Ainsi le souligne un passionnant documentaire de l’ONF, lancé au Festival international du film sur l’art et présenté dès vendredi prochain en salle. Au-delà du papier est signé Oana Suteu Khintirian, cinéaste, scénariste et monteuse montréalaise d’origine roumaine et arménienne. À travers son périple identitaire, cette gardienne des missives de ses aïeux parcourt le monde sur les traces de la mémoire humaine et des mécanismes de conservation.

Bien des enfants, cantonnés devant l’écran, n’apprennent plus en classe l’écriture cursive, perdant ainsi l’accès à maints documents du passé. Reste à numériser des lettres à des fins de conservation. Or les données informatiques deviennent vite obsolètes, commandant d’autres transferts sous peine d’effacement. Qui connaît l’avenir des rangées de documents en ligne ou sur des rayons ? Personne.

La trame d’Au-delà du papier est personnelle et souvent poétique, mais le nombre (et la qualité) de personnes interviewées un peu partout confère au film une vraie portée universelle. Des bibliothécaires érudits d’une ville saharienne pleine de manuscrits précieux, des archivistes, des professeurs, des philosophes prennent le crachoir. Également Brewster Kahle, fondateur à San Francisco d’Internet Archive, qui tente de préserver le savoir du monde de façon plus pérenne que l’antique bibliothèque d’Alexandrie, qui serait partie jadis en flammes.

À Buenos Aires, on entend la défunte María Kodama, alors veuve du génial auteur argentin Jorge Luis Borges, relier la fameuse nouvelle La bibliothèque de Babel (publiée dès 1941) de celui-ci aux méandres infinis du Web, préfigurés par l’écrivain.

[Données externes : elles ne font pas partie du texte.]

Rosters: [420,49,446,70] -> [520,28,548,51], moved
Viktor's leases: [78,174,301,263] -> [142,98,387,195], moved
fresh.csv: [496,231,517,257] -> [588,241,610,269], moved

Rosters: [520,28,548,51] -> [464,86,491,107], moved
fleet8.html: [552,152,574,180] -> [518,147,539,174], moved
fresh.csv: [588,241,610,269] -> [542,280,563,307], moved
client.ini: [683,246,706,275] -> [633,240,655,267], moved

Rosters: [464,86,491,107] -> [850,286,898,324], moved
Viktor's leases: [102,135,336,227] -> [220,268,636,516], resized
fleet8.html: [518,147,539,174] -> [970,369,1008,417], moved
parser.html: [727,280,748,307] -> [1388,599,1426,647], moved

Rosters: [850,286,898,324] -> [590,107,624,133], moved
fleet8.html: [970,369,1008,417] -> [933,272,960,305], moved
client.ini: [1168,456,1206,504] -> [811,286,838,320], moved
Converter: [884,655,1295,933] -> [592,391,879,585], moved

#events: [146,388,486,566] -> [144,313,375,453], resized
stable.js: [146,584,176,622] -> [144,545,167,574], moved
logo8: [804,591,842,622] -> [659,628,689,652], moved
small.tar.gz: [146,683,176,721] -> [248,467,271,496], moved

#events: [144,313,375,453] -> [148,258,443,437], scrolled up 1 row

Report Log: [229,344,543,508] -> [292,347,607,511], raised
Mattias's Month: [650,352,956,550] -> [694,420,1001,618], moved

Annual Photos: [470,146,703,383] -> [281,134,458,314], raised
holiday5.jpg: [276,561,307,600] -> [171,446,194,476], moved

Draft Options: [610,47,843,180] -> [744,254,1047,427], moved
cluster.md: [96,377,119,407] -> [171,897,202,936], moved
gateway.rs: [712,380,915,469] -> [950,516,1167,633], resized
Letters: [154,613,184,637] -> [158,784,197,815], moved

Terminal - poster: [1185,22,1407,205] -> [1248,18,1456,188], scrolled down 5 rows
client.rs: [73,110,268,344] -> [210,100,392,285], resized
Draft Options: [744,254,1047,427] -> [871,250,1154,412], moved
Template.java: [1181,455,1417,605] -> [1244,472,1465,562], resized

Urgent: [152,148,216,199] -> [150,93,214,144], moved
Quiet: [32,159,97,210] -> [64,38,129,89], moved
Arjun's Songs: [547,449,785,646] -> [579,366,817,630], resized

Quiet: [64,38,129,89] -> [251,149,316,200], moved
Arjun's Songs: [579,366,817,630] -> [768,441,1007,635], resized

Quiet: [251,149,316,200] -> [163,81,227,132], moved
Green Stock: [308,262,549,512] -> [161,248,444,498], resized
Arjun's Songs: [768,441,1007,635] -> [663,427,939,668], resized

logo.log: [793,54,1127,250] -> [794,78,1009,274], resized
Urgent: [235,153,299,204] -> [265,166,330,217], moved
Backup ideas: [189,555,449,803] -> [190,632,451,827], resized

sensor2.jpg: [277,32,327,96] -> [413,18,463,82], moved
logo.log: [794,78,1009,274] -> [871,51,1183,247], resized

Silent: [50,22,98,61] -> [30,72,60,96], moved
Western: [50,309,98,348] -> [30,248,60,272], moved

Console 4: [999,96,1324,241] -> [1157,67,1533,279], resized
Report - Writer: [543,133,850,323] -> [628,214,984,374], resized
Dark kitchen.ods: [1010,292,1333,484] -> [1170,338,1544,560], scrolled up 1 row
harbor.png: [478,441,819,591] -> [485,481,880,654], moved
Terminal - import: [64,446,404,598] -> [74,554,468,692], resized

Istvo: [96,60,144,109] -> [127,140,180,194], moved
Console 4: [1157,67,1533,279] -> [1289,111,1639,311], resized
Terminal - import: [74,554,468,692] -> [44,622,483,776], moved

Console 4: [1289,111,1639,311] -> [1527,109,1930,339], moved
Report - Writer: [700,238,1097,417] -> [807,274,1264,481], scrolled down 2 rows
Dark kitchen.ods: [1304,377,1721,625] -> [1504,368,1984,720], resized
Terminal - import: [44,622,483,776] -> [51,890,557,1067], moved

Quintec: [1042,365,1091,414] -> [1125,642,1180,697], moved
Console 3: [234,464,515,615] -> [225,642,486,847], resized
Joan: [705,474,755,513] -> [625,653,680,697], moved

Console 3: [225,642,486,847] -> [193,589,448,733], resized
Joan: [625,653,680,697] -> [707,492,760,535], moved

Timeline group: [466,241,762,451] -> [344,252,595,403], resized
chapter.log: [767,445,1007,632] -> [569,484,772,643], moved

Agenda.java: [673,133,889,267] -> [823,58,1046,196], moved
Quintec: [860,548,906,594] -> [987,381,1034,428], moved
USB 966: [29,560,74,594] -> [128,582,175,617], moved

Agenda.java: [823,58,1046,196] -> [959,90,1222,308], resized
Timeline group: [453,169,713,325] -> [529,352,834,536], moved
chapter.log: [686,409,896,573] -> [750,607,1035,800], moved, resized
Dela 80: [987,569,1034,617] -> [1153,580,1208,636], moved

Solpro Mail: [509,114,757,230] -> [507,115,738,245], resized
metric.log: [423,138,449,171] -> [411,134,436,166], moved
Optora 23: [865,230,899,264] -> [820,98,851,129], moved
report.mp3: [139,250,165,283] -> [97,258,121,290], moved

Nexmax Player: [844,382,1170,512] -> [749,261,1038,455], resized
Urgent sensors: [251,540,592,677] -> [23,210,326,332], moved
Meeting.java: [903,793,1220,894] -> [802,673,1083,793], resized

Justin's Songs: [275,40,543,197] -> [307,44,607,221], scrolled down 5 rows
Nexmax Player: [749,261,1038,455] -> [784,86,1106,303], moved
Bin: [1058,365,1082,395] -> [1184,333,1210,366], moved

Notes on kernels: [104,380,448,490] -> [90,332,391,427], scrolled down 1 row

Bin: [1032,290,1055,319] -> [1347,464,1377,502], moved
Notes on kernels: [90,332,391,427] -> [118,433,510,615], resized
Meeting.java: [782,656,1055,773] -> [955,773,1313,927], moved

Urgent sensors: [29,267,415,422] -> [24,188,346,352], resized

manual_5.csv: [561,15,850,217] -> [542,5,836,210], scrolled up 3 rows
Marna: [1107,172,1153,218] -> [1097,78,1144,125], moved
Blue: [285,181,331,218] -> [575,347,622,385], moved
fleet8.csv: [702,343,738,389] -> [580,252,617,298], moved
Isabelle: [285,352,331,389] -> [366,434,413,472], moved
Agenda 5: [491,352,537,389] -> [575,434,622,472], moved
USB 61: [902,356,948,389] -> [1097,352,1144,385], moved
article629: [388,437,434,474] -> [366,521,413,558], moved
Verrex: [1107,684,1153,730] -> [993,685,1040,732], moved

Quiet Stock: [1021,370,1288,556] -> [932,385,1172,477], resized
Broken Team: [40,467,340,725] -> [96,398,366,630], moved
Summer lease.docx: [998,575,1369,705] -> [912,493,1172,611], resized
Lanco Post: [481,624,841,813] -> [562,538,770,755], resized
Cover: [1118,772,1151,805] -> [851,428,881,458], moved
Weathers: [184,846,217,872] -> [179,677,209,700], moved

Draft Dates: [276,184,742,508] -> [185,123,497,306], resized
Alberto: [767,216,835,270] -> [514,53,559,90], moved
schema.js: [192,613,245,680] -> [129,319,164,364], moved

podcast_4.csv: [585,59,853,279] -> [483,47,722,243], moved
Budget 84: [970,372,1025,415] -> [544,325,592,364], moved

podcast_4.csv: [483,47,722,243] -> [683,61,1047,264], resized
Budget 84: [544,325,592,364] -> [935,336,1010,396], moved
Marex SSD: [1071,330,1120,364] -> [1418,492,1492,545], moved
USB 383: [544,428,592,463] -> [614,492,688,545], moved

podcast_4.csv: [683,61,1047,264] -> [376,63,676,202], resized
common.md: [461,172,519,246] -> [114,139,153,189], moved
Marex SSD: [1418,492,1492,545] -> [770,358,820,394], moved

Ailleurs, des enfants voient leurs manuels imprimés remplacés par des hypertextes. De petites mains applaudissent et des adultes s’inquiètent : selon les thèses relayées par le documentaire, nos cerveaux enregistrent mal les connaissances acquises par voie numérique. Celles qui demeurent gravées dans nos mémoires, comme les liens tissés entre elles, s’effilochent. Mais des possibilités d’apprentissage surgissent avec les percées de ChatGPT et consorts. Comment y voir clair ? Ce beau film stylé pose de percutantes questions existentielles.

J’ai relié ses brillants propos aux signaux d’alarme lancés par la batterie d’experts dans la pétition cette semaine. Parmi eux : Elon Musk, le patron de Twitter, Yuval Noah Harari, auteur du passionnant Sapiens, et Yoshua Bengio, spécialiste montréalais de l’intelligence artificielle. Leur voeu de réclamer à l’industrie une trêve pour voir au loin du haut de la tour est plein de sagesse. Dérapages criminels, aliénation de l’humanité par la machine ; même leurs créateurs ne saisissent pas tous les effets pervers des nouvelles technologies sur nos sociétés. Laissons-les enfin en mesurer les forces et les faiblesses. Histoire du moins de démontrer que les humains n’ont pas encore perdu leur faculté de penser.